Without help from a dog’s nose, the two compounds are rather difficult to detect – even if advanced technology is used. With the Natinga Project, the dogs are “rented” out to other wineries in order to benefit from the service of these well-trained dogs.

Photo: Flickr / Marco Verch
At one winery that was having trouble with product quality, a dog was easily able to sniff out traces of TCA contamination on a hose. However, after the problem continued, the dog was brought back once again.

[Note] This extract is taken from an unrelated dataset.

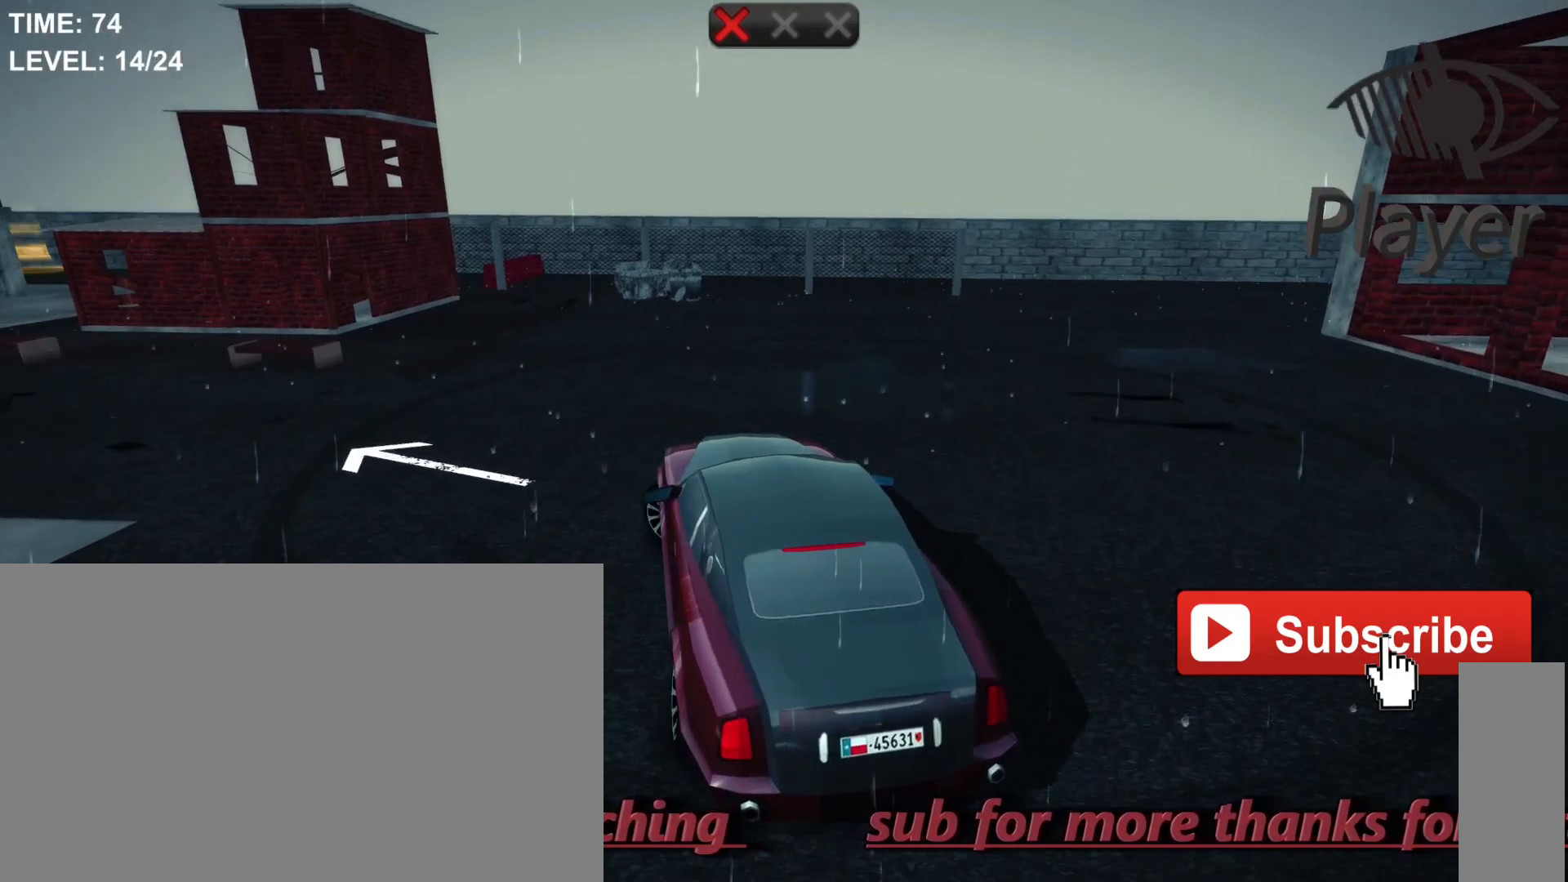
{"keys": ["a"], "mouse": [], "mouse_move": "still", "events": []}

It wasn’t that the dog had made a mistake, it just turns out that the dog was signaling to a small rubber ring attached to the hose, not the hose itself.
“The interesting thing is that the dogs were not wrong; it was a human mistake in terms of interpreting what the dog was trying to say,” Guillermo Calderón, the marketing manager at TN Coopers, said to Wine Spectator. “Their sense of smell is extremely reliable and rarely ever misses.”
The project news has spread to plenty of wine places, including California, leading to plans in the works to someday bring these dogs to the US.
As Calderón states, “I can say for now that we are training a new generation of puppies that will be able to carry on with this initiative for many years to come.”
That is truly incredible. Dogs are such amazing creatures.